Texas came into Dallas with a star in 225-pound sophomore fullback Earl Campbell. The runner had trampled everything in his path en route to 508 yards (8.1 ypc), including 198 yards against Washington. Behind the young Campbell, the Longhorns were leading the nation in rushing, total offense and scoring, averaging 44 points per game.

The Sooners was led by Steve Davis, an ordained minister that could run and pass. The halfbacks, Joe Washington and Horace Ivory. The receiving corps, paced by Senior Billy Brooks, was famous in the wishbone era at OU. The 1975 OU defense was led by Lee Roy Selmon, who would go on to win both the Outland Trophy and the Lombardi Award as the nation's best lineman.

It was the Sooner defense that made the Longhorns lose a fifth straight Red River Shootout. Neither offense exploded with big plays, both scoring hard fought points in the red zone. The game was best characterized by the hard hitting from both sides, which led to a considerable number of turnovers. The Longhorns fumbled the ball four times and gave away an interception. The Sooners lost two fumbles. The Sooner defense proved its mettle against the powerful Campbell, holding him to 95 yards on 23 carries. Although he was the game's leading ball carrier, he also marked the 21st straight time that a team failed to have a 100-yard rusher against the Sooners. The Sooners prevailed 24-17.
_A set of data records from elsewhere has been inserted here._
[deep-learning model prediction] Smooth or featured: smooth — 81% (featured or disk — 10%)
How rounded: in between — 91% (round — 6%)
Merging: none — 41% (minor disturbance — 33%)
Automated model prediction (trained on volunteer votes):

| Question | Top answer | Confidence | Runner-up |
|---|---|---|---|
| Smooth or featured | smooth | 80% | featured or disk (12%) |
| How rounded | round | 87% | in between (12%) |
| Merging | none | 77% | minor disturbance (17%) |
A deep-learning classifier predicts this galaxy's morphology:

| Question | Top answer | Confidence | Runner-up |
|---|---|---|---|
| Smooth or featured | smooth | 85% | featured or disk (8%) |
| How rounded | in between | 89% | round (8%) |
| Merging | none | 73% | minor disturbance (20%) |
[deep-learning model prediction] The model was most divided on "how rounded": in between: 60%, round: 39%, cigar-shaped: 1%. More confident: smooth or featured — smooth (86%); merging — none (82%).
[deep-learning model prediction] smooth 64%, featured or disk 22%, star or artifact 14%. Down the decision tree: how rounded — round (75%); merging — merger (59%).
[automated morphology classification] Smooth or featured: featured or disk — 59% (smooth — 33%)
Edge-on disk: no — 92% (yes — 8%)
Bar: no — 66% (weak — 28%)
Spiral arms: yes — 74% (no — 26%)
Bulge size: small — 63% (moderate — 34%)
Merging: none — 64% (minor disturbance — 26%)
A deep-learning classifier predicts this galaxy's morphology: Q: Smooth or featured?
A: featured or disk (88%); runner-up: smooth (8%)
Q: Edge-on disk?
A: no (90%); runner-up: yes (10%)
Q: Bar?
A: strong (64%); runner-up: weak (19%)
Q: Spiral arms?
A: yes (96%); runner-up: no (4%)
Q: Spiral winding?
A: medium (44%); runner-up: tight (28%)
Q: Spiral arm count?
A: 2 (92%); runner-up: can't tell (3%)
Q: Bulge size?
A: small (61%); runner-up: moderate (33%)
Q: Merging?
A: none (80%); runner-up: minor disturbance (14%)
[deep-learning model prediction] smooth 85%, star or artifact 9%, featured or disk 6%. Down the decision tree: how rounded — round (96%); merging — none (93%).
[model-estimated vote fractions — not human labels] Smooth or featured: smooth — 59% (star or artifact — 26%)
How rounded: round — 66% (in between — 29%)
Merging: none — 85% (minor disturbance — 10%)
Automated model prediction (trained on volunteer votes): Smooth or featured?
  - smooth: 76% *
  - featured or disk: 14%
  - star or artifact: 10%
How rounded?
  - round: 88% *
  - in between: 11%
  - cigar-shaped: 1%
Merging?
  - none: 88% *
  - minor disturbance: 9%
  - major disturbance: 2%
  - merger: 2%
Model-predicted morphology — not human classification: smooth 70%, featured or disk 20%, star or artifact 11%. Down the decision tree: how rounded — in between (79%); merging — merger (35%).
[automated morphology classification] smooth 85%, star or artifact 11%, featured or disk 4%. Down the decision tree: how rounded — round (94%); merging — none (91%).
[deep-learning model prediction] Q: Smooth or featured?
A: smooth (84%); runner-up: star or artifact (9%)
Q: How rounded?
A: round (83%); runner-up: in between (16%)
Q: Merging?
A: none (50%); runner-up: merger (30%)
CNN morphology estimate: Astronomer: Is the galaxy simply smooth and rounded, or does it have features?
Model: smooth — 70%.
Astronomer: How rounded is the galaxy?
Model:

| Team | 1 | 2 | 3 | 4 | Total |
|---|---|---|---|---|---|
| • Oklahoma | 10 | 0 | 7 | 7 | 24 |
| #5 Texas | 0 | 7 | 0 | 10 | 17 |

===Kansas State===

| Team | 1 | 2 | 3 | 4 | Total |
|---|---|---|---|---|---|
| • Oklahoma | 14 | 3 | 5 | 3 | 25 |
| Kansas St | 0 | 3 | 0 | 0 | 3 |

===Iowa State===

| Team | 1 | 2 | 3 | 4 | Total |
|---|---|---|---|---|---|
| Iowa St | 0 | 0 | 7 | 0 | 7 |
| • Oklahoma | 17 | 9 | 7 | 6 | 39 |

===Oklahoma State===

| Team | 1 | 2 | 3 | 4 | Total |
|---|---|---|---|---|---|
| • Oklahoma | 10 | 0 | 10 | 7 | 27 |
| Oklahoma St | 0 | 0 | 0 | 7 | 7 |

===Kansas===

After thrashing Kansas State, Iowa State, and Oklahoma State by a combined score of 91–17, the Sooners returned home. Inexplicably, a team that had run roughshod over equivalent teams, managed to suffer a 23–3 loss to unranked Kansas, a team that came into Norman with a 5–3 record. The Sooners were caught flat and were upset by the Jayhawks, knocking them from the #2 spot in the polls down to #7. In Columbia against #18 Missouri the following week, they needed a 71-yard touchdown run from Joe Washington on a critical fourth and one, a Washington run for a successful two-point conversion, and two missed field goal attempts by the Tigers in the final two minutes to eke out a 28–27 win. The struggles took their toll, and OU found themselves down another spot in the poll heading into the annual showdown against Nebraska. The defending national champs were reeling and in search of an identity. No game could have had nearly as much on the line as the final regular season game for the Big 8 Championship.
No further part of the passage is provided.